Nulla di paragonabile all’esplodere del ‘Beotkkot’ (la straordinaria fioritura dei ciliegi) che in Corea del Sud si verifica fra marzo e aprile, di cui abbiamo visto gli inizi nel parco ‘Dream Forest’ della capitale, che ospita fra l’altro un interessantissimo museo, il San Sang TokTok, dov’è in corso di svolgimento la mostra di illustrazioni dell’emiliano Giuseppe Vitale. Bastano i primi accenni dello sbocciare dei ciliegi, lo schiudersi dei fiorellini bianchi per scatenare scene di giubilo nei coreani, che letteralmente tubano con i rami degli alberi, invitandoli ad aprire i germogli per ottenere lo scatto fotografico perfetto.

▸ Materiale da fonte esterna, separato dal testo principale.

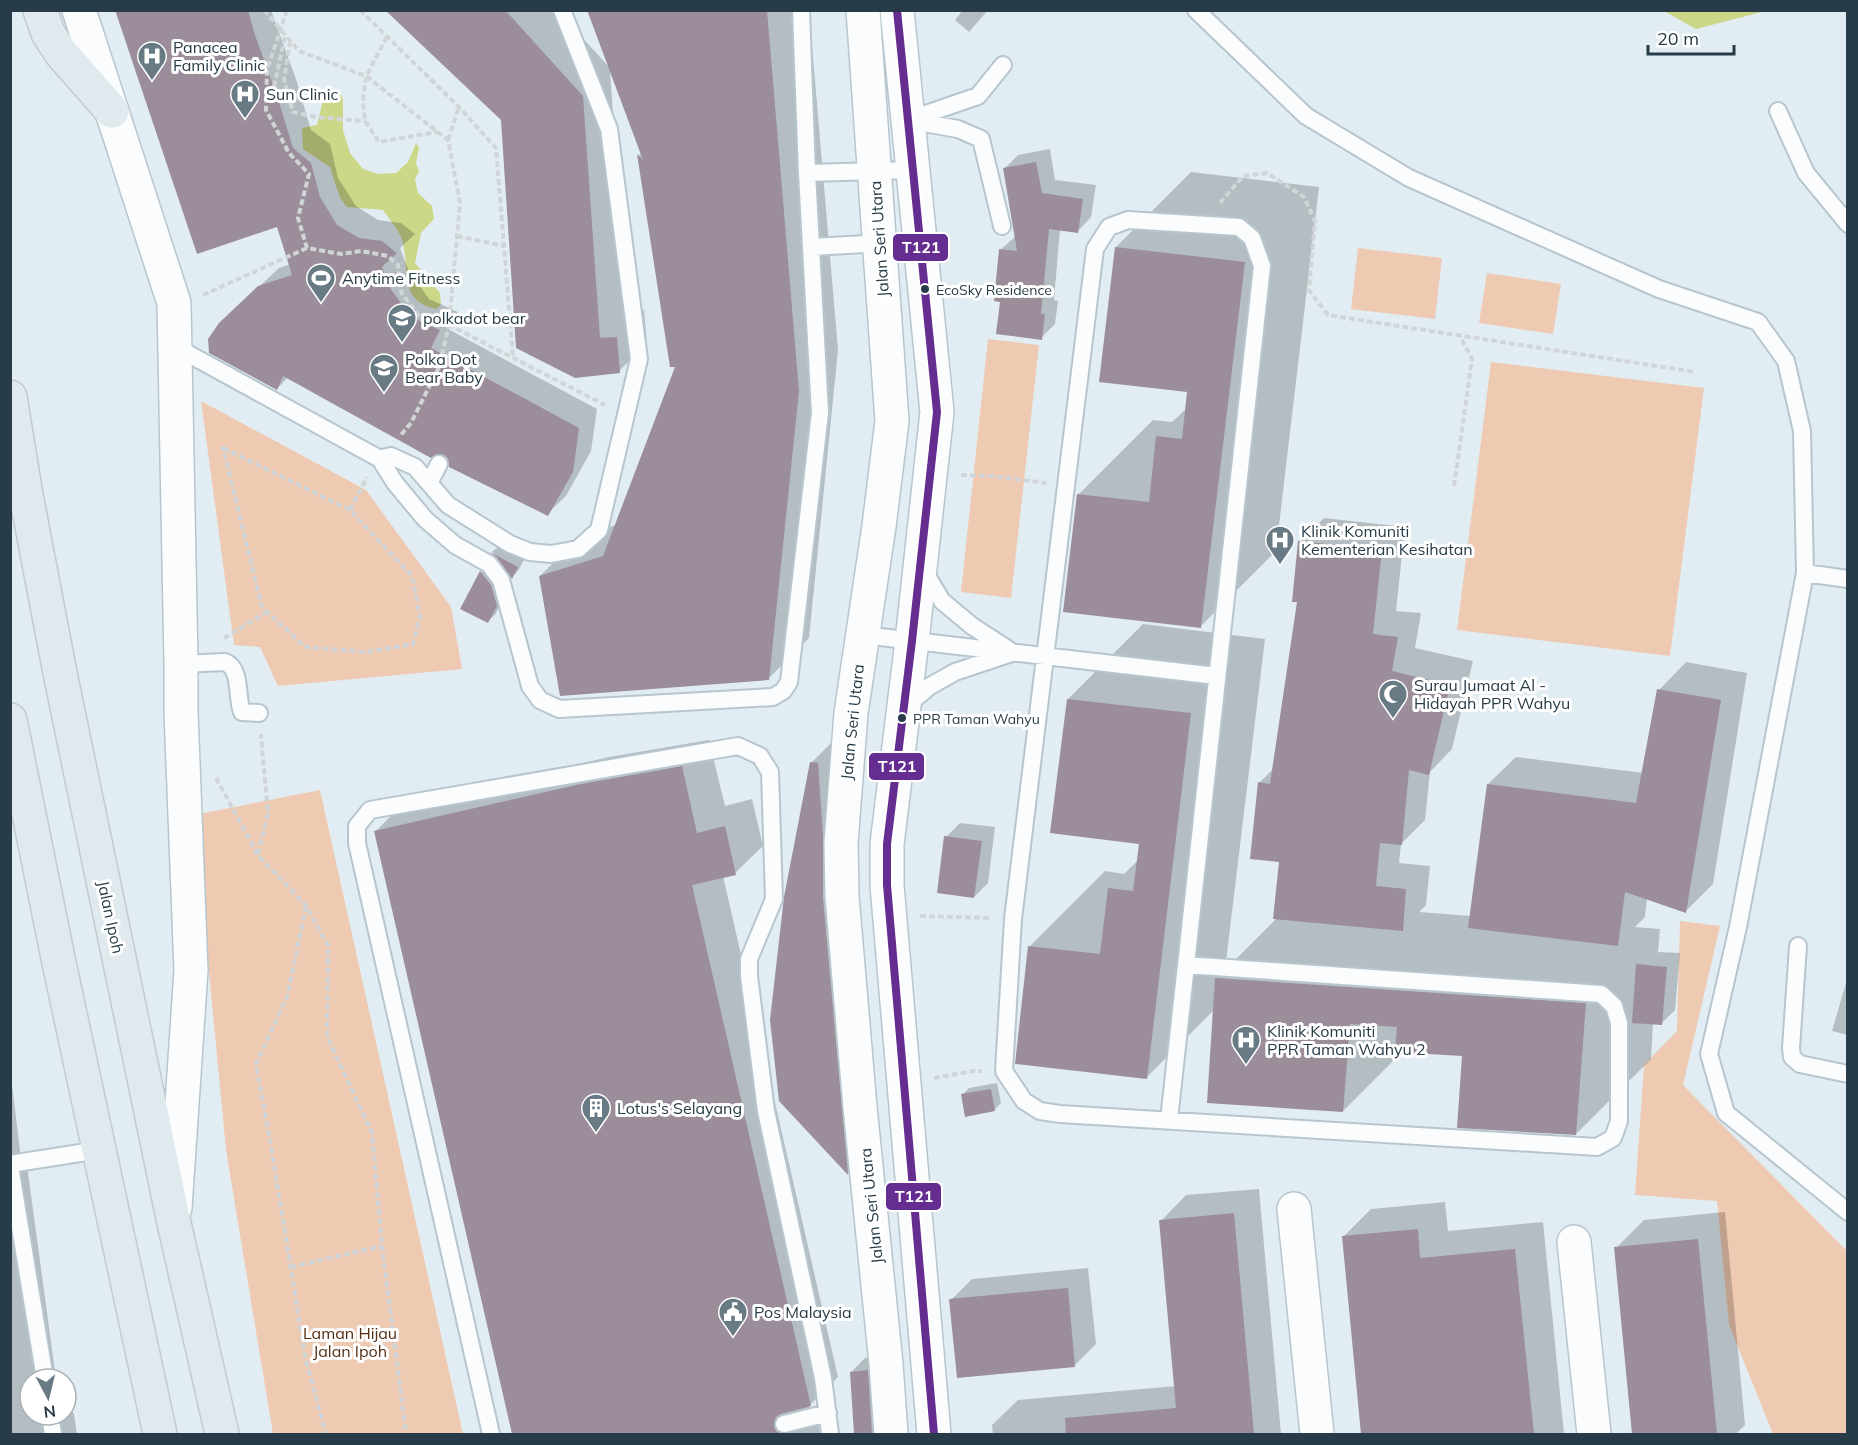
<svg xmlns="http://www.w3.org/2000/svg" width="1858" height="1445" viewBox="0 0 1858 1445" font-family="Mulish,sans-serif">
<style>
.green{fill:#efcab2}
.water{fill:#ccd788}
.shadow{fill:#0003}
.building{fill:#9b8d99}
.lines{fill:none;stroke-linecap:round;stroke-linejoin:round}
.service-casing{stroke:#b7c6ce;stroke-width:20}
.minor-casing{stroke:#b7c6ce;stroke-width:36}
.tertiary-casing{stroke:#b7c6ce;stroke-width:36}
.trunk-casing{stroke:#c1cacf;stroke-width:36}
.path{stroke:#d1d5d7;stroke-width:4;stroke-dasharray:6 3;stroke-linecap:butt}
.service{stroke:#fbfcfd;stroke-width:16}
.minor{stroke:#fbfcfd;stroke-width:33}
.tertiary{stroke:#fbfcfd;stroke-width:33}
.trunk{stroke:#e0e9ee;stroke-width:33}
.bus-1-casing{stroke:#fff;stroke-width:12}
.bus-1{stroke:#662d91;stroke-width:8}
.bus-dot{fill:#273c48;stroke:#fff;stroke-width:2}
.labels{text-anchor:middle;stroke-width:6;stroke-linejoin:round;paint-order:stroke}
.bus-label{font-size:14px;fill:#273c48;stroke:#fff;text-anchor:start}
.poi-label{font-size:16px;fill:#273c48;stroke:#fff;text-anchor:start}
.street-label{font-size:16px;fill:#273c48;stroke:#fff}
.park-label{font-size:16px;fill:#552f14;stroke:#fff}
.line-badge{stroke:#fff;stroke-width:2}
.badge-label{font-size:16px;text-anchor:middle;font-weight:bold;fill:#fff}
</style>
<rect width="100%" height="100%" fill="#e2edf3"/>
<path class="green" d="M 1358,248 L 1442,258 L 1435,319 L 1351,309 Z
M 1487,273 L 1561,284 L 1553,334 L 1479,323 Z
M 988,339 L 1039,345 L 1011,598 L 961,592 Z
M 1491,362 L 1704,388 L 1670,656 L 1457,630 Z
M 201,401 L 366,490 L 451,607 L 462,669 L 278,686 L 260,647 L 234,645 Z
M 320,790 L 463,1434 L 273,1434 L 226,1150 L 194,815 Z
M 1680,921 L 1720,926 L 1683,1085 L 1847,1251 L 1847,1434 L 1773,1434 L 1729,1325 L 1717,1201 L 1635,1195 L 1644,1065 L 1677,1031 Z"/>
<path class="water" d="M 1664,11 L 1664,10 L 1766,11 L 1696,29 Z
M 334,89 L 340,93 L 343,99 L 343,130 L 350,153 L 363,169 L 378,174 L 396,173 L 408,162 L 416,143 L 419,148 L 416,163 L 419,171 L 415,180 L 418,193 L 432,206 L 434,219 L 421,233 L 415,263 L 440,293 L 441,304 L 437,309 C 395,301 412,266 401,237 C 397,228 389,218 383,210 L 347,207 L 340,198 L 330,167 L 303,149 L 302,128 L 317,125 L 325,92 Z"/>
<path class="shadow" d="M 117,10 L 271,10 L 296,79 L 311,130 L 330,144 L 338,178 L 356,206 L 378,220 L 401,223 L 415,234 L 400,248 L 408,269 L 429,299 L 458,312 L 448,329 L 597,409 L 591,451 L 566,496 L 547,514 L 450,458 L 445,454 L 288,377 L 277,389 L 239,305 L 279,268 L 290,264 L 278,225 Z
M 387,10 L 557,10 L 610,68 L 589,10 L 809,10 L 838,350 L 809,638 L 769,678 L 540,576 L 580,536 L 616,525 L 677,365 L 671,366 L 639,155 L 641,153 L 610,71 L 627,312 L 644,310 L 647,344 L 619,371 L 575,376 L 502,119 Z
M 963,10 L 988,10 L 969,32 L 955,20 Z
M 1050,149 L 1055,180 L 1096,185 L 1091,217 L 1078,231 L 1060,229 L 1054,300 L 1058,301 L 1055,324 L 1041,338 L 1001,301 L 1000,250 L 1016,236 L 1005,168 L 1018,155 Z
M 1191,172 L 1319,187 L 1276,551 L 1201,626 L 1078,495 L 1153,420 L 1172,422 L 1187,408 L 1189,390 L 1116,247 Z
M 1324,518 L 1405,527 L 1396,611 L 1421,613 L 1415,648 L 1473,661 L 1452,749 L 1430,772 L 1425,820 L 1401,844 L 1399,863 L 1430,866 L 1426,905 L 1419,912 L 1471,916 L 1488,784 L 1516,757 L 1644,773 L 1659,690 L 1686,662 L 1747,673 L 1713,884 L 1686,911 L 1647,898 L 1645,917 L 1635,927 L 1660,929 L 1658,952 L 1680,953 L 1675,1010 L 1661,1024 L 1653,1023 L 1651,1059 L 1576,1134 L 1464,1055 L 1403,1051 L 1343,1111 L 1215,1009 L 1147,1077 L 1030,946 L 1105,871 L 1124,874 L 1138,860 L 1140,843 L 1068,699 L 1143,624 L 1265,639 L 1225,970 L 1277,918 L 1280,861 L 1259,783 L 1274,768 L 1299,601 L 1300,542 Z
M 498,547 L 524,560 L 518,571 L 512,577 L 498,557 L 492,552 Z
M 487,566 L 503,599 L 495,615 L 488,621 L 462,608 L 481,572 Z
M 839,735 L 875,1146 L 848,1173 L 781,1101 L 811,763 Z
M 709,740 L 725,806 L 752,799 L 763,846 L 735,873 L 723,876 L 838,1377 L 808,1407 L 814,1407 L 820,1434 L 513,1434 L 375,832 L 403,804 L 609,757 Z
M 960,823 L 995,827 L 988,883 L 974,897 L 946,837 Z
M 1848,976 L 1848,1035 L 1832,1031 Z
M 10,1068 L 21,1159 L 26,1158 L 56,1379 L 30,1379 L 30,1415 L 66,1415 L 66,1384 L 68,1384 L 70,1408 L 74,1414 L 77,1434 L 10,1434 Z
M 997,1083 L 1001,1103 L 994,1110 L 962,1095 L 969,1088 Z
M 1259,1189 L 1281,1434 L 993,1434 L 992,1425 L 1018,1400 L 1176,1386 L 1161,1221 L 1186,1195 Z
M 1445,1202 L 1448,1231 L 1543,1222 L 1564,1434 L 1362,1434 L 1343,1237 L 1371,1209 Z
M 1725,1212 L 1745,1425 L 1736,1434 L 1633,1434 L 1616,1248 L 1644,1220 Z
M 1088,1268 L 1096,1344 L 1075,1365 L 951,1300 L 972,1279 Z
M 881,1357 L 893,1434 L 855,1434 L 851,1372 L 865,1358 Z"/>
<path class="building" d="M 115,10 L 248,10 L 255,35 L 278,99 L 293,148 L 311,163 L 320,197 L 337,225 L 359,238 L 382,241 L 397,253 L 382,267 L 390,288 L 411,317 L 440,330 L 431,348 L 579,428 L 573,472 L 548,516 L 449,467 L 448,459 L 444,455 L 438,454 L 431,458 L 283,376 L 277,390 L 209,353 L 208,339 L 219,323 L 258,286 L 292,275 L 277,227 L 197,254 Z
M 385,10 L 505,10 L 583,96 L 600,338 L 617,337 L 620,373 L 575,378 L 516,348 L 501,120 Z
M 587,10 L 767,10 L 799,391 L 769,680 L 560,696 L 539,576 L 603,556 L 675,367 L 670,367 L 637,154 L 643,160 Z
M 1036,162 L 1042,193 L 1083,199 L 1078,233 L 1049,229 L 1041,314 L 1045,314 L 1042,340 L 996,334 L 1000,302 L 994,301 L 999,249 L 1017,251 L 1003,168 Z
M 1115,247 L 1245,262 L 1201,628 L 1063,612 L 1077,494 L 1149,502 L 1156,436 L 1182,439 L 1187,392 L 1099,382 Z
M 1298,541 L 1382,550 L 1373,634 L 1398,637 L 1392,671 L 1450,685 L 1429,775 L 1409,770 L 1402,845 L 1380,843 L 1376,886 L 1406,889 L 1403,931 L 1273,919 L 1279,862 L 1250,859 L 1258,782 L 1270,784 L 1297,602 L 1292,602 Z
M 490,552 L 518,567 L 512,579 L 497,558 Z
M 480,571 L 491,585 L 497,606 L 488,623 L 460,609 Z
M 1657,689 L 1721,700 L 1686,913 L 1625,892 L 1618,946 L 1468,928 L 1487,784 L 1636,803 Z
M 1067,699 L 1191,713 L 1147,1079 L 1015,1064 L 1028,946 L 1100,954 L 1108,888 L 1133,891 L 1139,844 L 1050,833 Z
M 810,762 L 818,763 L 823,836 L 823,898 L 848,1175 L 779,1101 L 770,1020 L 784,897 Z
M 682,766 L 697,833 L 725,826 L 736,875 L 692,885 L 811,1406 L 781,1414 L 776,1417 L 774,1426 L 776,1431 L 781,1434 L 786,1434 L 512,1434 L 374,831 L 581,784 Z
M 944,836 L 982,841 L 974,898 L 937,893 Z
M 1636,964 L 1667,967 L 1662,1025 L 1632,1023 Z
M 1215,978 L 1586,1003 L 1576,1135 L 1457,1128 L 1462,1056 L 1395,1052 L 1397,1027 L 1350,1024 L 1343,1112 L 1207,1103 Z
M 991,1089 L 995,1111 L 965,1117 L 961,1094 Z
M 1234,1213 L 1254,1434 L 1066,1434 L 1065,1418 L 1176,1408 L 1159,1220 Z
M 1418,1229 L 1420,1258 L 1515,1249 L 1534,1434 L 1361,1434 L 1342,1236 Z
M 1698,1239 L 1717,1434 L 1632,1434 L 1614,1247 Z
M 1068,1288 L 1075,1367 L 957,1378 L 949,1299 Z
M 868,1370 L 872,1434 L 854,1434 L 850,1372 Z"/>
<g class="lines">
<g class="service-casing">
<path id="service" d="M 1196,10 L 1306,116 L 1409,178 L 1659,289 L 1758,322 L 1786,361 L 1802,431 L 1805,573 L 1738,927 L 1709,1054 L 1726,1113 L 1848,1212
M 1778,111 L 1806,173 L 1848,224
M 911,119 L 978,96 L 1003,65
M 907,120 L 958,129 L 981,139 L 1002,226
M 807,173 L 913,170
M 1128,220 L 1239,227 L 1252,238 L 1262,266 L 1186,965 L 1601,994 L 1614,1006 L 1619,1023 L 1619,1121 L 1613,1138 L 1597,1147 L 1060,1114 L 1040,1111 L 1024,1101 L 1004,1071 L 1013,919 L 1095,249 L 1109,227 Z
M 812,247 L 919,241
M 174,346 L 380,459 L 391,456 L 415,467 L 448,505 L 510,544 L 530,552 L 551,554 L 578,549 L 599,530 L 639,359 L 609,129 L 562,10
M 380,459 L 395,483 L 425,519 L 455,545 L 489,564 L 501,580 L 530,686 L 540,700 L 559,709 L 773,697 L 783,691 L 789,682 L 820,413 L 807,173 L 801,10
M 429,483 L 439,464
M 924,571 L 942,601 L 972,626 L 1009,650
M 1805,573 L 1848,579
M 863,635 L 1217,676
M 181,664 L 225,662 C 242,669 236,697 242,712 L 259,713
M 907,705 L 930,686 L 955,672 L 1009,654
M 1798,946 L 1791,1048 L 1792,1057 L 1800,1064 L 1848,1074
M 1169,1120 L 1186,965
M 10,1164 L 99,1150
M 10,1166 L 45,1379
M 50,1415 L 53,1434
M 784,1424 L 828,1413
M 491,1434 L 357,843 L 357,826 L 370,810 L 738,746 L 760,756 L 770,772 L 774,899 L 749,959 L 749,976 L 766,1111 L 823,1378 L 830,1434"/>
</g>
<g class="minor-casing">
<path id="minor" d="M 79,10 L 174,303 L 181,664 L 181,712 L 191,970 L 175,1208
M 1294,1209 L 1317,1434
M 1574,1242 L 1594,1434"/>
</g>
<g class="tertiary-casing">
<path id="tertiary" d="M 863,10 L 892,421 L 879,526 L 851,713 L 841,843 L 842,896 L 860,1107 L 886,1364 L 891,1434
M 897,10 L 937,412 L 912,641 L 887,844 L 887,885 L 934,1434"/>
</g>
<g class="trunk-casing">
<path id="trunk" d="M 40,10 L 48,33 L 61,53 L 112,111
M 10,397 L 26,495 L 61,678 L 174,1223 L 222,1434
M 10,720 L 58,958 L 160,1434"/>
</g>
<path class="path" d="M 264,10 L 299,51 L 366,76 L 448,140 L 460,203 L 449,325 L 439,367 L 411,423 L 400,436
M 287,10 L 267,70 L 266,110 L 289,153 L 309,174 L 298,218 L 307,248 L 341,254 L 361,251 L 388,256 L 398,265 L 401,292 L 418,315 L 449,325 L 605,405
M 360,10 L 459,107 L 496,148 L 513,358
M 387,37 L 366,76 L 363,102 L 365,121 L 379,142 L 437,132
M 290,41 L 284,80 L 293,112 L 316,117 L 365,121
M 274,87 L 285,36
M 448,140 L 459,107
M 1220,203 L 1243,176 L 1267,173 L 1304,197 L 1315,221 L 1309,290 L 1328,315 L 1695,372
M 457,236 L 504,246
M 203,295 L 307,248
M 223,448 L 350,510 L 412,576 L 420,616 L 413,644 L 365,652 L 305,647 L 262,607 Z
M 961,475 L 992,476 L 1046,483
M 1454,486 L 1472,359 L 1460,336
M 350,510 L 367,477
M 224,638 L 267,612
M 216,778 L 258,855 L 306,906 L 328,945 L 327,1036 L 372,1133 L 382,1246 L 406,1434
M 258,854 L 268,814 L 261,734
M 306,906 L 287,997 L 256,1064 L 271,1146 L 305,1356 L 326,1434
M 920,916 L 991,918
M 934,1078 L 973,1071 L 982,1071
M 291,1267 L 382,1246"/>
<use href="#service" class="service"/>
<use href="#minor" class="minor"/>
<use href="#tertiary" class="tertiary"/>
<use href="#trunk" class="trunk"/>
<g class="bus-1-casing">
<path id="bus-1" d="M 897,10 L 937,412 L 912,641 L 887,844 L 887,885 L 934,1434"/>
</g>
<use href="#bus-1" class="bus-1"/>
</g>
<defs>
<g id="hospital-pin" transform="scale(1.5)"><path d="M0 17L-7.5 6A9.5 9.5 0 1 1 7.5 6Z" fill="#687a84" stroke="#fff"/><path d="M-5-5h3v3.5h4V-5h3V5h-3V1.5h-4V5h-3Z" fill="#fff"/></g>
<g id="stadium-pin" transform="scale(1.5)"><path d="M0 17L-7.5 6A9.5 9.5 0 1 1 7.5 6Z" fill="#687a84" stroke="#fff"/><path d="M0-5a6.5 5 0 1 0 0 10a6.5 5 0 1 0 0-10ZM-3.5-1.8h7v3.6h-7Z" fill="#fff"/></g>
<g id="school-pin" transform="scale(1.5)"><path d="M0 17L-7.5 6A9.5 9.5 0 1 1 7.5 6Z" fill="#687a84" stroke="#fff"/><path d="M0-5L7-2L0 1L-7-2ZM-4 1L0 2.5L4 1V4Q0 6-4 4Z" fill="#fff"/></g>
<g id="mosque-pin" transform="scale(1.5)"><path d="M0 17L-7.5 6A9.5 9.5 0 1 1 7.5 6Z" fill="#687a84" stroke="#fff"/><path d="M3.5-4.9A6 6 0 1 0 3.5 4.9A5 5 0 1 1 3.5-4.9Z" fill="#fff"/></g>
<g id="building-pin" transform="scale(1.5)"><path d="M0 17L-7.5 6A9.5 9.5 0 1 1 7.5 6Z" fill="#687a84" stroke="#fff"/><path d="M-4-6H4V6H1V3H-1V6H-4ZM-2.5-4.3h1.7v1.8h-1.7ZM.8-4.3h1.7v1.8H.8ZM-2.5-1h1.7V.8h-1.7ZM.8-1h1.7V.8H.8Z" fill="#fff"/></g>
<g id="civic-pin" transform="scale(1.5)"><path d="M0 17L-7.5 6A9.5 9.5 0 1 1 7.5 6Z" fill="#687a84" stroke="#fff"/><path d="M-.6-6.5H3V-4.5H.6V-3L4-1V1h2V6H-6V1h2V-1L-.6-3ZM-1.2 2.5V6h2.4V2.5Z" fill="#fff"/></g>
</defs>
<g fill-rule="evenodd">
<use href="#hospital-pin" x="152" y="56"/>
<use href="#hospital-pin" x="245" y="94"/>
<use href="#stadium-pin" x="321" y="278"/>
<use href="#school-pin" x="402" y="318"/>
<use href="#school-pin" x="384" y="368"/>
<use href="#hospital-pin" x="1280" y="540"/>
<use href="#mosque-pin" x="1393" y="694"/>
<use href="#hospital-pin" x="1246" y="1040"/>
<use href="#building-pin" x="596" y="1108"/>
<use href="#civic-pin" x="733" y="1312"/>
</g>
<g class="bus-dot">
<circle cx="925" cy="289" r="5"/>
<circle cx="902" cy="718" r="5"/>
</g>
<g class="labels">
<g class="bus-label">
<text x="936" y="295">EcoSky Residence</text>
<text x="913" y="724">PPR Taman Wahyu</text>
</g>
<g class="poi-label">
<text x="173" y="53">Panacea<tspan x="173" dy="18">Family Clinic</tspan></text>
<text x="266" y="100">Sun Clinic</text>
<text x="342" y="284">Anytime Fitness</text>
<text x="423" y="324">polkadot bear</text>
<text x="405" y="365">Polka Dot<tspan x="405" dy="18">Bear Baby</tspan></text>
<text x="1301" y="537">Klinik Komuniti<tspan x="1301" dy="18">Kementerian Kesihatan</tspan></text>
<text x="1414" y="691">Surau Jumaat Al -<tspan x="1414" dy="18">Hidayah PPR Wahyu</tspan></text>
<text x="1267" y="1037">Klinik Komuniti<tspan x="1267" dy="18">PPR Taman Wahyu 2</tspan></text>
<text x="617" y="1114">Lotus's Selayang</text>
<text x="754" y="1318">Pos Malaysia</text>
</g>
<g class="street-label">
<text transform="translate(879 239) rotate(-94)" y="6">Jalan Seri Utara</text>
<text transform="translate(852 722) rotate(-84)" y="6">Jalan Seri Utara</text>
<text transform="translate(111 917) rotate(78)" y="6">Jalan Ipoh</text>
<text transform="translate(871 1206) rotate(-96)" y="6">Jalan Seri Utara</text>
</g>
<g class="park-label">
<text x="350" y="1339">Laman Hijau<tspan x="350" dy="18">Jalan Ipoh</tspan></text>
</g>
</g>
<g class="line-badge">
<rect x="892" y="233" width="57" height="29" rx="6" fill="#662d91"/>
<rect x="868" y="752" width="57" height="29" rx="6" fill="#662d91"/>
<rect x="885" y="1182" width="57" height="29" rx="6" fill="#662d91"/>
</g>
<g class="badge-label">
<text x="921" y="253">T121</text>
<text x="897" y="772">T121</text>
<text x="914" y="1202">T121</text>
</g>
<rect width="1858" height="1445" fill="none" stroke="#273c48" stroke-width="24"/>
<g transform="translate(48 1397) rotate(173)"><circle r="28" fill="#ffffff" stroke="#a9b1b6" stroke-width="1.5"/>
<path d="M0-4.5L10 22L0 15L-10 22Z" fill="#687a84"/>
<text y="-9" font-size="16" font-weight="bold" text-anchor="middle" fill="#273c48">N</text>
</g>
<path d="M1648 45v9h86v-9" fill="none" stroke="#273c48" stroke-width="3"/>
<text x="1657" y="45" font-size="18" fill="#273c48" stroke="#ffffff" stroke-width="4.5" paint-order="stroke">20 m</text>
</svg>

Al ritorno a Seoul, dopo gli approdi a Busan e Jeju–Do, l’abbiamo colta in tutto il suo splendore nella prima settimana di aprile, in tre luoghi topici della città. Spettacolare, avveniristico, mastodontico e di interpretazione polisemica è il DDP, ovvero Dongdaemun Design Plaza, l’opera dell’architetta iraniana Zaha Hadid aperta nel 2014 che si erge a modello di architettura contemporanea mondiale nel suo stile neofuturista e che nell’acronimo D per Dream, D per Design e P per Play esprime gli ideali e la funzionalità per cui è nata. Nella collinetta che fiancheggia questo centro culturale che somiglia a un disco volante la fioritura si è esibita in tutta la sua candida meraviglia, attirando giovani, singoli, anziani, famiglie. Lo stesso “Oh” di stupore che abbiamo visto nelle facce lungo la passeggiata dell’Haneul Gong-won, accanto il World Cup Stadium, un parco ex discarica ora trasformata in ecosistema che ospita l’erba alta dell’eulalia, e sotto le fronde degli alberi da frutto dello Yeouido Hangang Park.
Udito
Tutto è suono, musicalità in Corea del Sud. Premessa: i coreani stanno andando a spron battuto verso l’abolizione totale delle chiavi. Sia per entrare nelle case private sia nelle strutture ricettive. Ciò riguarda anche le tessere. Si entra digitando un codice d’accesso sulla maniglia della porta, che si attiva elettronicamente alla pressione della mano. Che c’entra l’udito? C’entra perché a entrare e poi a chiudersi dentro si ode una suoneria diversa. Jingle e musichine aspettano i viaggiatori della metropolitana, sia nell’attesa dei treni che con il loro approssimarsi. In particolare, ci ha divertito il tono trionfalistico del jingle che accompagna l’arrivo dei mezzi.